Between the mainstream styles for Citation is APA, MLA, Chicago, Turabian and Harvard. Some programs support thousands of variants and allow to right away export whole bibliography. One of them helps with more than thousands of styles, also ASA.
Other deals with APA 6 and 7, MLA 7 and 8, Chicago 17th and Vancouver. There is even a special generator for Citation in IEEE-style. Also, some tools are built into programs for writing.
In Microsoft Word, the tab for references gives menus for Citation and bibliography, where a list of styles allows you too choose forms like IEEE 2006.
Many of those programs are fully free, without ads, without need of downloads and without required account. One of them gives a view in real time and fits to handle several authors or Citation at once. Other even allows to point several sources together and place Citation inside the text directly in the document.
Even so, generators for Citation sometimes cause problems. If some do not know how to do Citation themselves, they probably will not notice the mistakes that the tool does. Some programs require to enter every detail by hand, including letters of author names and full titles.
That can bother, when one hopedfor speed.
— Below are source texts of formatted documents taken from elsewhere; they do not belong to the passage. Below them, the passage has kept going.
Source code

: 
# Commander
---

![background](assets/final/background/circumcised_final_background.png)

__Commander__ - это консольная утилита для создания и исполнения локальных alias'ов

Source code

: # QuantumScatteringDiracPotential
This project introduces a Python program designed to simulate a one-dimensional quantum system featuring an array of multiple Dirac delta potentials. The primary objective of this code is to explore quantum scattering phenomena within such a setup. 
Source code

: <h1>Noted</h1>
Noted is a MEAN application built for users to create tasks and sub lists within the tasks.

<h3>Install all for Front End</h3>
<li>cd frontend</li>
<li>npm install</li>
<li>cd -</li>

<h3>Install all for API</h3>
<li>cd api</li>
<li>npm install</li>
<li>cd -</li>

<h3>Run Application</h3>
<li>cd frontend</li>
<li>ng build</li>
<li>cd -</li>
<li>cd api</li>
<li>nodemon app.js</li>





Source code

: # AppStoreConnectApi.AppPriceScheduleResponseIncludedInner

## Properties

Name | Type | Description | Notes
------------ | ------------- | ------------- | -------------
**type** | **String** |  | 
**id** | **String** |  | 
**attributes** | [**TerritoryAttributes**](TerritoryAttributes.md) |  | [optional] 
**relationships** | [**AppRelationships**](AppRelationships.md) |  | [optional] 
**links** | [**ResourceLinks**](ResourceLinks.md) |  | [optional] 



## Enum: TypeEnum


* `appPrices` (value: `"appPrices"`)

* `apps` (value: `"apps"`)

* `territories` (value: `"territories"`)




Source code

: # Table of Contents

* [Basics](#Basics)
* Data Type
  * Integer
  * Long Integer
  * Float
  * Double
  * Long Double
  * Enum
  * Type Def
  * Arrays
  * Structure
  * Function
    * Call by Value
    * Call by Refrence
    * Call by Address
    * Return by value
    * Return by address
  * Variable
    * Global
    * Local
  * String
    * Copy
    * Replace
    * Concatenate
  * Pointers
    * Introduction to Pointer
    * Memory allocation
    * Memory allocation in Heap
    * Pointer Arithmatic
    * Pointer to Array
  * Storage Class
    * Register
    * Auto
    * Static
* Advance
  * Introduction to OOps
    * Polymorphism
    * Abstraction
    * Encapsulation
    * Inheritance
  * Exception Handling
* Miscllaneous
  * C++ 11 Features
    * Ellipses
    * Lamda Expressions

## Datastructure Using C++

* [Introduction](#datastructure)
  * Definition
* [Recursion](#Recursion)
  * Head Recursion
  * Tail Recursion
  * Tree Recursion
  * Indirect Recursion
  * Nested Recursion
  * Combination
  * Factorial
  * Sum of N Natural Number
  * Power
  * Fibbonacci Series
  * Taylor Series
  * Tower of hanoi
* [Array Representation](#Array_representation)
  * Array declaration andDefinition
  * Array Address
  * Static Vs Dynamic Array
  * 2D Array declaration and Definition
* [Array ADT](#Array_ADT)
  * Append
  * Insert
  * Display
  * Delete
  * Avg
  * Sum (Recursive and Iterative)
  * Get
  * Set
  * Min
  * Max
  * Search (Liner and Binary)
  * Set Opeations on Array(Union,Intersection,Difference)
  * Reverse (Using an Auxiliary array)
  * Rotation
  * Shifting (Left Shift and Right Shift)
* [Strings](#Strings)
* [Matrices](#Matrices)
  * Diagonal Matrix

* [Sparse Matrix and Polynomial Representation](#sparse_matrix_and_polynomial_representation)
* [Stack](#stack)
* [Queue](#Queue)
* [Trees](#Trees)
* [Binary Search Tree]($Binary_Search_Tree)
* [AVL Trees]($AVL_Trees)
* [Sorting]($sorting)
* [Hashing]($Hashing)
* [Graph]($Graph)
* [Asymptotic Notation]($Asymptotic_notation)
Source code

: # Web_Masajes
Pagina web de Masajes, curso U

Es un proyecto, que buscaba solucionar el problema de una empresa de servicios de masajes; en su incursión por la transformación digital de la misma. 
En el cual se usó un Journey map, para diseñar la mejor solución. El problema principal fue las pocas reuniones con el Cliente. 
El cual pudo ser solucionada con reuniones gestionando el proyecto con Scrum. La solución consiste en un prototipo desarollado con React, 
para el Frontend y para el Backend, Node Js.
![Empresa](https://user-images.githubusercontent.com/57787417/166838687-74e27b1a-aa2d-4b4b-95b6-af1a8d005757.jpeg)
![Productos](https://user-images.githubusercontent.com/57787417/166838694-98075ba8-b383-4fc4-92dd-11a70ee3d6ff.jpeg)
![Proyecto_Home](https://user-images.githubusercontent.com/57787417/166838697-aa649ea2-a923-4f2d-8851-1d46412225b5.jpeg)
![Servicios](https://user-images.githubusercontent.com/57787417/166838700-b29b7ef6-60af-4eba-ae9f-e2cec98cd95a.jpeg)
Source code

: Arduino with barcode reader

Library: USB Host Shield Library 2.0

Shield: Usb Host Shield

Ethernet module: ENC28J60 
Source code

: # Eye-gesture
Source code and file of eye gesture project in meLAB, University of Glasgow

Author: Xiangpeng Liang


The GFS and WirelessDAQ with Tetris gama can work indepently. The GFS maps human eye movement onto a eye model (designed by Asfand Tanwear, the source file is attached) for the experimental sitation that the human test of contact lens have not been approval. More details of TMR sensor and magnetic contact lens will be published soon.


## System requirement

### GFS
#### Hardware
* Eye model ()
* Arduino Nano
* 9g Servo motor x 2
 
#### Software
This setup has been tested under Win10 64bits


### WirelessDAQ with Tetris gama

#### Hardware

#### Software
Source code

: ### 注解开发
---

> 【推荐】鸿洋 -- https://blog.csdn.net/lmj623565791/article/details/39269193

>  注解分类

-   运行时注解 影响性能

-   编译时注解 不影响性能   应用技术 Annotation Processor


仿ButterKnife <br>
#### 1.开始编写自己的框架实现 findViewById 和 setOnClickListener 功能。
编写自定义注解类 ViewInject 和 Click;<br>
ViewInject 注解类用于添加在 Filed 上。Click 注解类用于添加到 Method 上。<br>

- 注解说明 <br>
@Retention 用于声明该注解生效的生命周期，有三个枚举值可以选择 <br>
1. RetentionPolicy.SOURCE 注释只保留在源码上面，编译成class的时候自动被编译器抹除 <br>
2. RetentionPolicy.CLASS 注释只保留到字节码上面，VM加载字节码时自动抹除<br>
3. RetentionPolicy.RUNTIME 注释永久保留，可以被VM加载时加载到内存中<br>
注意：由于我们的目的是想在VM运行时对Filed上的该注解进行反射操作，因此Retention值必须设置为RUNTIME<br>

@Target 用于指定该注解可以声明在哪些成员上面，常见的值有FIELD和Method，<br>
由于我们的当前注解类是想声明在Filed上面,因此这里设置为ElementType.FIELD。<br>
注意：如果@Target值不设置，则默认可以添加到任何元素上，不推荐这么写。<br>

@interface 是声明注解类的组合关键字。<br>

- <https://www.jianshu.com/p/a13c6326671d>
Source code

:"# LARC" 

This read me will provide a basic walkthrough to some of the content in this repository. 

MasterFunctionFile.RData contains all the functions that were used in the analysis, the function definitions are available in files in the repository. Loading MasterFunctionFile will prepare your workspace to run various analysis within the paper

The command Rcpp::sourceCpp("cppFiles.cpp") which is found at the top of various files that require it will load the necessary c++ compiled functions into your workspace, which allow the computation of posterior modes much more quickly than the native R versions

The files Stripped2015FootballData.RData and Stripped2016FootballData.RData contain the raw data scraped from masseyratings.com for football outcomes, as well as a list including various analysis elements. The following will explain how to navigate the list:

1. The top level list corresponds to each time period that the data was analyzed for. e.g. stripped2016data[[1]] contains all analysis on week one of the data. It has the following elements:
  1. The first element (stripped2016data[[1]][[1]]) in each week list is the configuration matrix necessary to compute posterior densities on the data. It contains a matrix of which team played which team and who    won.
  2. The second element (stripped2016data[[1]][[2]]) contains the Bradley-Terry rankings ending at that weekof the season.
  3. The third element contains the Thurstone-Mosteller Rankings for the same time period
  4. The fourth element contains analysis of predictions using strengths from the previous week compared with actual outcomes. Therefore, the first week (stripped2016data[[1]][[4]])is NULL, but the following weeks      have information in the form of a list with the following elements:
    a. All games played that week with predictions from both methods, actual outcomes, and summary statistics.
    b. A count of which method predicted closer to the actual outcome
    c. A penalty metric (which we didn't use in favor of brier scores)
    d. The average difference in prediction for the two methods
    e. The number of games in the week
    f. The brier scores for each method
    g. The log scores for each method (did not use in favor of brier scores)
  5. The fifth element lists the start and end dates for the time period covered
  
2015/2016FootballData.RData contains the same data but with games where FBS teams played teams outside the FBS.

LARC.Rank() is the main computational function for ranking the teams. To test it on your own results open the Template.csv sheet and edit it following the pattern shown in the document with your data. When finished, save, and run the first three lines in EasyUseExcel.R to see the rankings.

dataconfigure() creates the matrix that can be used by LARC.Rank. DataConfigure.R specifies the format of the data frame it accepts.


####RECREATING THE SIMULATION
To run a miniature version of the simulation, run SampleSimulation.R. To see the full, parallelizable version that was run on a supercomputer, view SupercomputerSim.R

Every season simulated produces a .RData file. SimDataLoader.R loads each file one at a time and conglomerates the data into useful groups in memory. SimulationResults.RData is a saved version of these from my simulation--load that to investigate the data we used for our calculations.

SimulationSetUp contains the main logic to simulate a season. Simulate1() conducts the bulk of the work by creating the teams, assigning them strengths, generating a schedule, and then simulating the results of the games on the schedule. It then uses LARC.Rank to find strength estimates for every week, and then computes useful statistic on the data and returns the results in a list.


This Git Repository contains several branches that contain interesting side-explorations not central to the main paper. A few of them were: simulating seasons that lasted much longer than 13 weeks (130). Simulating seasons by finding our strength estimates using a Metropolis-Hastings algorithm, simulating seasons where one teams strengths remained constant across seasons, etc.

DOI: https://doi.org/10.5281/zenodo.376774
Some generators are created by experts in writing and are flexible, forming well structured Citation according to the freshest publications of mainstream style rules. Updated versions now cover APA 7th Publication and MLA 7th Publication. There are also programs that use technology of artificial intelligence to check Citation in the text and references against mistakes and errors.
One can use DOI to generate Citation. Simply enter a known DOI, later choose a style like Chicago or IEEE from a list in the menu. Google Docs also quietly improved its built-in system for Citation.
Because one wants fast Citation, some tools work as basic generators, without need of full account or installation of software. The mainstream idea stays the same: ease references so that they be faster and reliable.